II. The Functions of Alliance shall be:

  1. Establish the World Alcohol Beverage Alliance Institute for Research (WABAIR) to conduct in-depth research, facilitate innovation, provide technical expertise and policy advice, and release authoritative documents regarding the global alcohol industry.
  2. Jointly release research papers with its Institute for Research, such as China’s Aggregate Indexes of the Alcohol Beverage Industry and the Alliance’s White Paper.
  3. Actively participate in alcohol related seminars and expos in order to increase the Alliance’s membership base, thus improve cohesion across the industry, and enhancing chances of trade amongst members.
  4. Lobby governments to formulate major guidelines and policies encouraging growth, development, and sustainability of the industry.
  5. Utilize WABA’s talent training and talent cultivation program to provide high caliber qualified personnel to the alcohol beverage industry.
  6. Cooperate closely with industry experts trading units of alcohol beverage to study and develop financial tools currently available, as well as develop new tools systems for the industry.
  7. Develop an anti-counterfeit system for tracking genuine products and identifying counterfeit alcohol products in order to safeguard the authenticity of ensuring that the consumers are not consuming dangerous fake products.

CHAPTER III – MEMBERSHIP

Article 5

All applicants for membership must fulfill the following criteria:

  1. All persons or legal entities operating inter or intra the alcohol beverage industry including but not limited to production, distribution, sales, consulting, and education.
  2. Manifest intent to join WABA
  3. Agree to abide by the WABA constitution and other WABA regulations
  4. Be willing to perform the obligations of membership of WABA

Article 6

All applications for membership in WABA shall be processed in accordance with procedures prescribed by WABA.

Article 7

All members are required to:

  1. Abide by the rules of the Alliance and relevant provisions;
  2. Actively cooperate with the Alliance to develop and promote the alcohol industry in a responsible manner;
  3. Protect the interests WABA and uphold full confidentiality at all times;
  4. Pay the membership fee in accordance with the relevant provisions of the Alliance;
  5. Provide reliable data and information to the Alliance;

Article 8

Each member shall be entitled to the following rights:

  1. Attend, speak, and vote at all Council meetings.
  2. Raise issues and concerns, propose activities, participate in Alliance strategic Council policy and planning meetings;
  3. To seek cooperation opportunities with members of the Alliance network, or market products internally to members, respecting the internal marketing guidelines;
  4. Participate in all WABA organized expos and exhibition, and enjoy the Alliance members exclusive fast passage of customs, quarantine and other government departments, waiver or discount when possible;
  5. Participate in the Alliance’s activities on regular basis, including but not limited to information exchange, communication exchange, technology exchange and training activities.

### [Actions to take]
[1] In the WABA constitution excerpt, what body does the first listed function of the Alliance establish?
[2] Extend the WABA constitution excerpt past its final sentence, in the same style.

### [Stored data]
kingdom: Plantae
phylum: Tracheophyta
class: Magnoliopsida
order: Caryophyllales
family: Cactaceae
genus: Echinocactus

### [The answers]
[1] The World Alcohol Beverage Alliance Institute for Research (WABAIR).

[2]
Article 9 – Withdrawal of Membership

All members are entitled to withdraw their membership from the Alliance. In the event that a member decides to withdraw from WABA, the member shall deliver written notice to the Secretary-General of WABA at least two months prior to the date of withdrawal. The individual membership shall be considered terminated upon receipt of written confirmation from the Secretariat, informing the member of the acceptance of the member’s withdrawal date. Any member who withdraws membership from the Alliance shall rejoin the alliance within 6 calendar months, except in special circumstances agreed upon by the Secretariat.

Article 10 – Termination of Membership

Upon recommendation the Executive Committee shall have the right to terminate any individual membership to the Alliance if a member commits the following actions:

  1. Fails to fulfill the financial obligations of the Alliance for two consecutive fiscal years;
  2. Fails to maintain contact with the Alliance for 2 consecutive years. However such member shall be given prior notice.
  3. Violates the principle of the Alliance Constitution.
  4. Engages in any conduct harmful to the interests of the Alliance and its members.
  5. Puts the Alliance into disrepute.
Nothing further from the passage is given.